KLARA. O, wie das an mein Herz greift! Ja, ich muss fort, fort!
KARL. Was soll das heißen?
KLARA. Ich muss in die Küche – was wohl sonst? (Fasst sich an die Stirn.) Ja! Das
noch! Darum allein ging ich ja noch wieder zu Hause! (Ab.)
KARL. Die kommt mir ganz sonderbar vor! (Singt.)
Ein kühner Wasservogel
Kreist grüßend um den Mast!
KLARA (tritt wieder ein). Das Letzte ist getan, des Vaters Abendtrank steht am Feuer.
Als ich die Küchentür hinter mir anzog, und ich dachte: Du trittst nun nie wieder
hinein! ging mir ein Schauer durch die Seele. So werd ich auch aus dieser Stube
gehen, so aus dem Hause, so aus der Welt!
KARL (singt, er geht immer auf und ab, Klara hält sich im Hintergrund).
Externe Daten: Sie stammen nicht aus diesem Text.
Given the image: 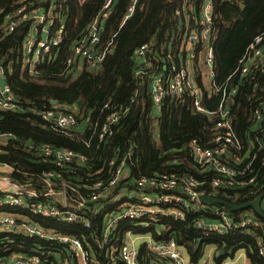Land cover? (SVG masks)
<instances>
[{"label":"built area","instance_id":"obj_1","mask_svg":"<svg viewBox=\"0 0 264 264\" xmlns=\"http://www.w3.org/2000/svg\"><path fill=\"white\" fill-rule=\"evenodd\" d=\"M136 1L132 0L128 6L123 21L132 15ZM112 3L113 0H104L101 10L78 37L65 60L64 74L75 75L83 69L88 72L100 69L107 53L112 50V41L103 48L100 46L103 24L110 14ZM55 10L52 6L46 8L39 0H18L14 10L4 16L8 32L16 31L26 35L24 54L30 74L36 73L37 64L44 55L50 54L52 48L62 43L63 27L55 34H51L50 30L57 16ZM213 11L212 0H203L199 9L192 2L182 0L175 11V15L181 16V19L176 31L172 33L173 37L180 40V46L185 47L187 57L195 58L199 48L197 46L201 45L206 50L205 64L210 78L213 77L214 61L211 45L216 37ZM22 28L25 30L22 31ZM151 47L154 48L152 44H144L133 52V75L137 79L142 78L148 69L147 58L153 53ZM167 59L170 62L167 70L165 68L154 75L148 83L153 115L161 113L166 99L180 100L184 94L193 98L195 112L205 115L212 122V136L207 141L201 143L192 139L188 144L192 167L199 171V175L206 177L201 176L200 179L186 172L179 174V169H176L182 164L179 160L171 161V168L155 177H132L129 171L130 165L134 163L131 147L123 153L115 152L109 158L98 160L97 164L95 161L97 167L91 172L90 162L94 158L49 144H25L24 149L37 153L42 162L50 165V169L39 176L40 186L0 178V211L20 209L36 218L85 228L91 227L88 211L95 215L102 212L100 236L95 240L103 258L99 259L90 247L75 236L61 234L27 217L0 214L1 233L39 238L62 247L58 264H191L183 245L177 244L173 238L153 237V233L161 236L168 230L162 223L164 219L186 221L205 238L250 235L260 229L261 221L252 209L243 210L234 216L226 207L201 202L199 196L203 193L208 195L203 190L205 186L214 190H246L249 195L258 194L259 191L264 193V155L257 157L259 146L254 150H244L231 118V109L238 93V84L231 83L232 78L235 75L240 78L250 76L252 80L255 71L264 73V30L252 38L225 82L218 86L211 84L209 89L220 95L214 110L202 106L200 90L190 72L177 69L170 55H167ZM5 74L0 64V77L5 78ZM250 95H256L253 131L261 133L264 123V87L253 82ZM128 108L112 105L110 99L104 102L101 107L103 114L95 118V127L91 129L89 139L84 142L85 146L89 147L93 139L97 149L106 143L127 114ZM0 110L22 111L10 87L1 81ZM32 111L44 121V127L66 135H71L83 121L78 112L69 106ZM82 123L91 124L88 119ZM12 139L14 137L11 134L0 132V146H5ZM247 151L251 153L246 155ZM71 164L89 170L84 177L72 181L69 179L76 173L69 169ZM3 166L9 167L6 164ZM260 207L264 208V196ZM123 222H128L130 227L121 234L117 228ZM257 246L259 254L264 256L263 236L258 237ZM201 249L196 264H241L239 254L216 263L214 256L218 249L214 244H202ZM49 257V252L28 257L13 254L7 259L1 258L0 264H53Z\"/></svg>","mask_w":264,"mask_h":264},{"label":"trees","instance_id":"obj_2","mask_svg":"<svg viewBox=\"0 0 264 264\" xmlns=\"http://www.w3.org/2000/svg\"><path fill=\"white\" fill-rule=\"evenodd\" d=\"M17 1L0 0V64L6 71V81L11 92L22 106L21 112L0 110V132L9 133L14 137L5 146H0V163L12 168L9 178L21 184L40 186L39 176L50 169V165L42 162L37 153L26 152L25 144H49L94 158L90 162L91 172L97 167L95 161L97 164L98 160L109 158L112 154L115 155V152L123 153L131 147L134 163L130 165L129 171L132 177H155L169 170L173 160L182 162L181 166L176 168L179 169V174L186 172L200 179L201 176L206 177L199 175V171L192 167L188 144L192 139L201 143L207 141L212 136V122L205 115L195 112L193 98L188 94H184L180 100L166 99L161 113L154 116L147 86V82L151 80L152 66L142 78L136 79L133 75L135 49L144 44H152L154 48L151 47V52L154 54L156 51L157 55L160 48L164 47L165 51L171 46L170 41L174 46L181 44L172 33L176 31L181 19V16L179 18L175 15V11L182 0H137L132 15L125 21L124 15L132 0H113L100 39L101 48L112 41V50L107 53L99 70L88 72L83 69L77 77L63 73L65 60L80 33L101 10L104 0H39L46 8L52 6L56 9L57 16L50 30L51 34H55L63 27V40L58 47L50 50V54L44 55L42 61L37 64L35 74L28 72L23 53V39L15 37L16 31L8 32L5 29L4 16L14 10ZM188 1L199 9L203 0ZM212 4L216 32L211 45L214 54L213 83L218 86L235 70L252 38L264 30V0H212ZM197 47L199 48L194 64L197 85L201 90V104L207 110H214L220 95L206 89V82L204 83L198 66V52L202 51L203 47ZM168 52L172 53V50ZM163 58L165 61V57ZM254 73L252 80L250 76L240 78L237 75L231 80V83L238 84L235 104L231 109L232 125L245 145L248 137L254 139L255 133L252 117L256 95H250L251 85L256 81L264 87V73ZM108 99L112 105L129 107L128 112L106 143L97 149L93 139L90 146L86 147L84 142L89 139V133L95 127V116L103 114L101 107ZM52 101H56V105H53ZM75 103L80 104V120L84 121L87 115L91 116V119H88L90 126L81 122L84 125L82 135L75 129L71 135L48 129L43 126L44 121L32 111H45ZM258 138L262 147L257 154L260 158L264 155V125ZM70 168L76 173L69 179L72 181L84 177L89 170L87 167L77 168L74 164H71ZM203 190L214 198L234 205L251 202L257 195H261L263 200L264 196L262 191L249 195L246 190L239 189L214 190L205 186ZM244 210L249 211L250 208ZM262 210L264 212V208ZM241 211L243 210L230 212L236 216ZM0 214H18L61 234L75 236L85 246L90 247L99 259L103 258L95 240L100 236L102 212L95 215L88 211L90 228L36 218L20 209H4ZM260 221V229L250 235L205 238L186 221L164 219L162 223L168 230L164 234L161 233V236L156 233L152 235L155 238H173L177 244L183 245L191 264L197 263L202 244L216 245L218 252H221L214 256L216 263L231 258L237 251L242 250L249 264H264V256L259 254L257 246L258 237H264V220ZM128 227L130 224L123 222L117 230L122 234ZM51 248L52 250H49ZM60 249L62 247L39 238L0 232V259H7L13 254L28 257L49 252L52 263L58 264Z\"/></svg>","mask_w":264,"mask_h":264},{"label":"crops","instance_id":"obj_3","mask_svg":"<svg viewBox=\"0 0 264 264\" xmlns=\"http://www.w3.org/2000/svg\"><path fill=\"white\" fill-rule=\"evenodd\" d=\"M182 3V2H181ZM23 27V26H22ZM22 30V29H21ZM19 30V31H21ZM25 30V29H24ZM22 30V31H24ZM83 33V31L80 33V35ZM16 34L19 35L18 38H22L23 39V48H24V43H25V36L26 35H22L21 36V33L20 32H16ZM15 34V35H16ZM23 34V33H22ZM79 35V36H80ZM171 46L169 47L171 50H172V53L171 52H168L170 51L169 48H167V50H163L164 47L160 48L157 52V55H156V51L155 53H151L147 60H148V68L152 66L153 68V71H152V74H151V78L154 76V75H158L160 72H162L165 68L167 70V68L170 66V62L169 60L167 59V55H170L171 56V59L172 61H174L175 63V67L178 69V68H182L184 70H187L190 72V74L192 75L193 77V80L195 82V84L197 85V77H196V69H195V64H194V58H189L187 57V53L185 51V47H182V46H174L172 45V42L170 41ZM160 50H163L161 53L159 52ZM23 53H24V49H23ZM197 54V52H196ZM205 54H206V50L203 49L202 51L198 52V59H199V62H198V66L200 67L201 69V72L203 74V81L204 83L206 82V89H209L211 87V84H214L213 83V80H214V73H213V77L210 78L209 77V72H208V68L205 64ZM165 55V56H164ZM165 57V61L163 60ZM196 57V56H195ZM175 58V60H174ZM135 60V59H134ZM135 67V65H134ZM78 74H75L74 77H77ZM137 79V78H136ZM0 81L2 84H7V81H6V74H5V78H1L0 77ZM225 82V81H224ZM8 85V84H7ZM147 86H148V82H147ZM197 87L199 88V86L197 85ZM200 90V88H199ZM13 94V93H12ZM199 99L201 100V90H200V93H199ZM76 104V103H75ZM73 104V106L75 105ZM72 105L69 107L71 108ZM80 107V106H79ZM79 107H78V113H79ZM97 117V116H95ZM86 119H91V116L90 115H87L85 117ZM264 125V123H263ZM262 125V126H263ZM90 126V125H89ZM83 128H84V125L81 123V124H78L77 127L75 128L76 131H78L80 133V135H82V132H83ZM258 134L259 133H254V139H251L250 137L247 138V144L245 145L242 141V144L244 146V150L246 151V149H255L259 146L260 150L262 149L261 147V144L259 142V138H258ZM238 136V135H237ZM239 137V136H238ZM240 139V137H239ZM241 140V139H240ZM254 147V148H253ZM27 152V151H26ZM251 151H247L246 152V155L250 154ZM4 164L3 163H0V171H4V175L7 179H10L11 181H13L11 178L8 177L9 173L11 172V168L9 167H6V166H3ZM15 216H19V217H23L24 216H20L18 214H13ZM213 249V248H212ZM219 254H221V252H218ZM235 254H239V263L241 264H249L245 254L242 252V250H239L237 251Z\"/></svg>","mask_w":264,"mask_h":264},{"label":"water","instance_id":"obj_4","mask_svg":"<svg viewBox=\"0 0 264 264\" xmlns=\"http://www.w3.org/2000/svg\"><path fill=\"white\" fill-rule=\"evenodd\" d=\"M22 30H24V28H22ZM15 37L18 38L19 35L16 34ZM52 104L56 105V101H52ZM199 200L207 205H219L222 207H226L233 212L250 208L260 219L264 220V212L260 207L261 196L256 197L251 202H245L240 205L230 204L222 199L209 197L206 193L201 194L199 196Z\"/></svg>","mask_w":264,"mask_h":264},{"label":"rangeland","instance_id":"obj_5","mask_svg":"<svg viewBox=\"0 0 264 264\" xmlns=\"http://www.w3.org/2000/svg\"><path fill=\"white\" fill-rule=\"evenodd\" d=\"M72 76H74V75H72ZM79 106H80V104H79V103H76L74 106L72 105L71 109H72L73 111L77 112ZM69 107H70V106H69ZM3 175H4V171H0V178H1V179H6V177L3 176Z\"/></svg>","mask_w":264,"mask_h":264}]
</instances>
Die Sonne brennt herunter,
Manch Fischlein, blank und munter,
Umgaukelt keck den Gast!
KLARA. Warum tu ich’s denn nicht? Werd ich’s nimmer tun? Werd ich’s von Tag zu
Tag aufschieben, wie jetzt von Minute zu Minute, bis – Gewiss! Darum fort! –
Fort! Und doch bleib ich stehen! Ist’s mir nicht, als ob’s in meinem Schoß bittend
Hände aufhöbe, als ob Augen – (Sie setzt sich auf einen Stuhl.) Was soll das? Bist
du zu schwach dazu? So frag dich, ob du stark genug bist, deinen Vater mit abgeschnittener Kehle – (Sie steht auf) Nein! Nein! – Vater unser, der du bist im Himmel – Geheiliget werde dein Reich – Gott, Gott, mein armer Kopf – ich kann nicht
einmal beten – Bruder! Bruder! – Hilf mir –
KARL. Was hast du?
KLARA. Das Vaterunser! (Sie besinnt sich.) Mir war, als ob ich schon im Wasser
läge, und untersänke, und hätte noch nicht gebetet! Ich – (Plötzlich.) Vergib uns
unsere Schuld, wie wir vergeben unsern Schuldigern! Da ist’s! Ja! Ja! ich vergeb
ihm gewiss, ich denke ja nicht mehr an ihn! Gute Nacht, Karl!
KARL. Willst du schon so früh schlafen gehen? Gute Nacht!
KLARA (wie ein Kind, das sich das Vaterunser überhört). Vergib uns –
KARL. Ein Glas Wasser könntest du mir noch bringen, aber es muss recht frisch sein!
KLARA (schnell). Ich will es dir vom Brunnen holen!
KARL. Nun, wenn du willst, es ist ja nicht weit!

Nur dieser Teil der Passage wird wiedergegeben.